- _APPLY WHAT YOU READ_:
1. Reproduce the stretch of the subset regression text from "By adjusted \( R^2" through "such a condition.".
2. According to the subset regression text, how many regressors does the first model that meets the Mallow Cp stopping rule have?

Reference: http://www.statmethods.net/stats/regression.html
Perform all subset regression, and choose “nbest” model(s) for each number of predictors up to nvmax.
The result shows how it was performed. The best model in the 10-variable case includes all variables, as that is the only way to have 10 variables.
library(leaps)
regsubsets.out <-
regsubsets(bwt ~ age + lwt + smoke + ht + ui + ftv.cat + race.cat + preterm,
data = lbw,
nbest = 1, # 1 best model for each number of predictors
nvmax = NULL, # NULL for no limit on number of variables
force.in = NULL, force.out = NULL,
method = "exhaustive")
(summary.out <- summary(regsubsets.out))
Subset selection object
Call: regsubsets.formula(bwt ~ age + lwt + smoke + ht + ui + ftv.cat +
race.cat + preterm, data = lbw, nbest = 1, nvmax = NULL,
force.in = NULL, force.out = NULL, method = "exhaustive")
10 Variables (and intercept)
Forced in Forced out
age FALSE FALSE
lwt FALSE FALSE
smokeYes FALSE FALSE
htYes FALSE FALSE
uiYes FALSE FALSE
ftv.catNone FALSE FALSE
ftv.catMany FALSE FALSE
race.catBlack FALSE FALSE
race.catOther FALSE FALSE
preterm1+ FALSE FALSE
1 subsets of each size up to 10
Selection Algorithm: exhaustive
age lwt smokeYes htYes uiYes ftv.catNone ftv.catMany race.catBlack race.catOther preterm1+
1 ( 1 ) " " " " " " " " "*" " " " " " " " " " "
2 ( 1 ) " " " " " " "*" "*" " " " " " " " " " "
3 ( 1 ) " " "*" " " "*" "*" " " " " " " " " " "
4 ( 1 ) " " " " "*" " " "*" " " " " "*" "*" " "
5 ( 1 ) " " " " "*" "*" "*" " " " " "*" "*" " "
6 ( 1 ) " " "*" "*" "*" "*" " " " " "*" "*" " "
7 ( 1 ) " " "*" "*" "*" "*" " " " " "*" "*" "*"
8 ( 1 ) " " "*" "*" "*" "*" " " "*" "*" "*" "*"
9 ( 1 ) " " "*" "*" "*" "*" "*" "*" "*" "*" "*"
10 ( 1 ) "*" "*" "*" "*" "*" "*" "*" "*" "*" "*"
Graphical table of best subsets (plot.regsubsets)
By adjusted \( R^2 \), the best model includes lwt, race.cat, preterm, ht, and ui (variables that have black boxes at the higest Y-axis value).
## Adjusted R2
plot(regsubsets.out, scale = "adjr2", main = "Adjusted R^2")
Plot Output from regsubsets Function in leaps package
This is just another way of presenting the same information for adjusted \( R^2 \). The model with 7 variables (counting dummy variables seprately) has the highest adjusted \( R^2 \).
Mallow Cp is used to decide on the number of predictors to include. The stopping rule is to start with the smallest model and gradually increase number of variables, and stop when Mallow Cp is approximately (number of regressors + 1, broken line) for the first time. In this case, the model with 6 regressors is the first one to achieve such a condition.

- _SOURCE DATA_:
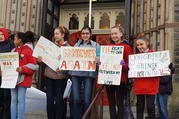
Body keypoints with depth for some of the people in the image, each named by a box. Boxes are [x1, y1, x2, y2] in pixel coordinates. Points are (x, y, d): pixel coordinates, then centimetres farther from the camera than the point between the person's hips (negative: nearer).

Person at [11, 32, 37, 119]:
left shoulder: (28, 51, -6)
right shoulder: (14, 51, 15)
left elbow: (33, 66, -10)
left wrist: (22, 69, -21)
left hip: (23, 79, -6)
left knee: (21, 100, -4)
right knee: (13, 100, 9)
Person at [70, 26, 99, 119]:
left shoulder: (95, 45, 11)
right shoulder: (77, 44, 18)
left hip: (88, 74, -2)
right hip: (76, 73, 2)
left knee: (87, 100, -4)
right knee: (75, 100, -5)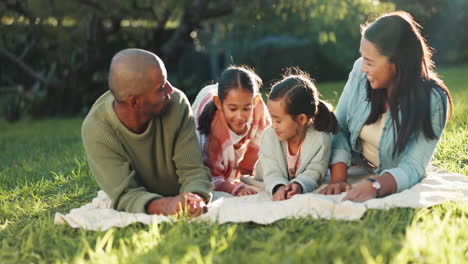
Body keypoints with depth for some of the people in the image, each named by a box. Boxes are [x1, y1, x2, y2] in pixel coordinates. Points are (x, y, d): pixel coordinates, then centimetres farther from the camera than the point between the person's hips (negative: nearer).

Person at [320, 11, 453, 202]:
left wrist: (374, 187, -47)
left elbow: (412, 167, -27)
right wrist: (338, 179, -23)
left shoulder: (432, 101, -23)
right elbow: (339, 127, -8)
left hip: (393, 186, -3)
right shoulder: (360, 71, -13)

- _PROBLEM SOLUTIONS_:
1.
By adjusted \( R^2 \), the best model includes lwt, race.cat, preterm, ht, and ui (variables that have black boxes at the higest Y-axis value).
## Adjusted R2
plot(regsubsets.out, scale = "adjr2", main = "Adjusted R^2")
Plot Output from regsubsets Function in leaps package
This is just another way of presenting the same information for adjusted \( R^2 \). The model with 7 variables (counting dummy variables seprately) has the highest adjusted \( R^2 \).
Mallow Cp is used to decide on the number of predictors to include. The stopping rule is to start with the smallest model and gradually increase number of variables, and stop when Mallow Cp is approximately (number of regressors + 1, broken line) for the first time. In this case, the model with 6 regressors is the first one to achieve such a condition.

2. Six regressors.